A team of researchers from Israel, the United States and Germany have discovered the first evidence of beer consumption within a residential community.
The researchers representing the University of Haifa, Stanford University and the German Institute of Berlin, undertook microscopic examinations of starch grains from wheat and barley found in various clay vessels in the settlement of Tel Tsaf in the Jordan Valley, which was inhabited by hundreds of people during its flourishing in the Middle Chalcolithic period around 7,200 years ago.
According to a news release from the University of Haifa, the researchers found that the grains that were examined had “undergone internal morphological changes during the fermentation process,” indicating that they were used in the production of alcohol.
“The existence of this kind of system often required ‘ongoing maintenance,’ including the elevated consumption of alcohol,” the researchers said in the news release.

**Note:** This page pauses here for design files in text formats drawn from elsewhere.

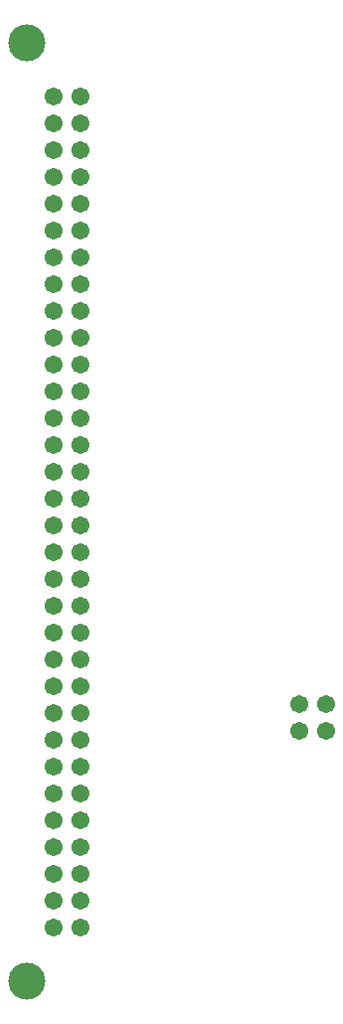
<source format=gbs>
G04 #@! TF.FileFunction,Soldermask,Bot*
%FSLAX46Y46*%
G04 Gerber Fmt 4.6, Leading zero omitted, Abs format (unit mm)*
G04 Created by KiCad (PCBNEW 4.0.7-e2-6376~58~ubuntu16.04.1) date Sun Sep 16 22:19:27 2018*
%MOMM*%
%LPD*%
G01*
G04 APERTURE LIST*
%ADD10C,0.100000*%
%ADD11C,1.711200*%
%ADD12C,3.501200*%
G04 APERTURE END LIST*
D10*
D11*
X140885000Y-141605000D03*
X140885000Y-139065000D03*
X140885000Y-136525000D03*
X140885000Y-133985000D03*
X140885000Y-131445000D03*
X140885000Y-128905000D03*
X140885000Y-126365000D03*
X140885000Y-123825000D03*
X140885000Y-121285000D03*
X140885000Y-118745000D03*
X140885000Y-116205000D03*
X140885000Y-113665000D03*
X140885000Y-111125000D03*
X140885000Y-108585000D03*
X140885000Y-106045000D03*
X140885000Y-103505000D03*
X140885000Y-100965000D03*
X140885000Y-98425000D03*
X140885000Y-95885000D03*
X140885000Y-93345000D03*
X140885000Y-90805000D03*
X140885000Y-88265000D03*
X140885000Y-85725000D03*
X140885000Y-83185000D03*
X140885000Y-80645000D03*
X140885000Y-78105000D03*
X140885000Y-75565000D03*
X140885000Y-73025000D03*
X140885000Y-70485000D03*
X140885000Y-67945000D03*
X140885000Y-65405000D03*
X140885000Y-62865000D03*
X143425000Y-62865000D03*
X143425000Y-65405000D03*
X143425000Y-67945000D03*
X143425000Y-70485000D03*
X143425000Y-73025000D03*
X143425000Y-75565000D03*
X143425000Y-78105000D03*
X143425000Y-80645000D03*
X143425000Y-83185000D03*
X143425000Y-85725000D03*
X143425000Y-88265000D03*
X143425000Y-90805000D03*
X143425000Y-93345000D03*
X143425000Y-95885000D03*
X143425000Y-98425000D03*
X143425000Y-100965000D03*
X143425000Y-103505000D03*
X143425000Y-106045000D03*
X143425000Y-108585000D03*
X143425000Y-111125000D03*
X143425000Y-113665000D03*
X143425000Y-116205000D03*
X143425000Y-118745000D03*
X143425000Y-121285000D03*
X143425000Y-123825000D03*
X143425000Y-126365000D03*
X143425000Y-128905000D03*
X143425000Y-131445000D03*
X143425000Y-133985000D03*
X143425000Y-136525000D03*
X143425000Y-139065000D03*
X143425000Y-141605000D03*
D12*
X138345000Y-57785000D03*
X138345000Y-146685000D03*
D11*
X166695000Y-122995000D03*
X166695000Y-120455000D03*
X164155000Y-120455000D03*
X164155000Y-122995000D03*
M02*

</source>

“We have already uncovered evidence highlighting the relative wealth of the residents of Tel Tsaf, including the storage of agricultural produce, and particularly grain, on a large scale. Now we have found evidence of the production and consumption of alcohol, in the form of a beer made from grain,” Prof. Danny Rosenberg, the head of the laboratory for ground stone tools research and ancient food-related technologies at the Zinman Institute of Archeology at the University of Haifa, said in the release. “We can imagine that the emerging society in Tsaf about 7,200 years ago, held grand events at which large quantities of food was consumed and beer was drunk in a social setting, and not only for ceremonial purposes.”
Rosenberg, who led the study, said that the next step is to find out whether the beer that was produced was consumed daily or only at large social events.
The goal is to discover the role alcohol played in ancient societies like Tel Tsaf which were beginning to develop more complex structures of social organization.
Researchers have known that the Tel Tsaf community was particularly prosperous over several centuries during the period, accumulating agricultural produce on a very large scale and developing extensive trade ties with distant locations such as Egypt, Jordan, Syria, Iraq and Anatolia—modern-day Turkey.
The oldest evidence of the consumption of beer was found at the Natufian burial site of Rakefet Cave on Mt. Carmel, dating back 14,000 years. The beer consumption was associated with the burial ceremony, but evidence of its consumption after the Natufian period has been sparse.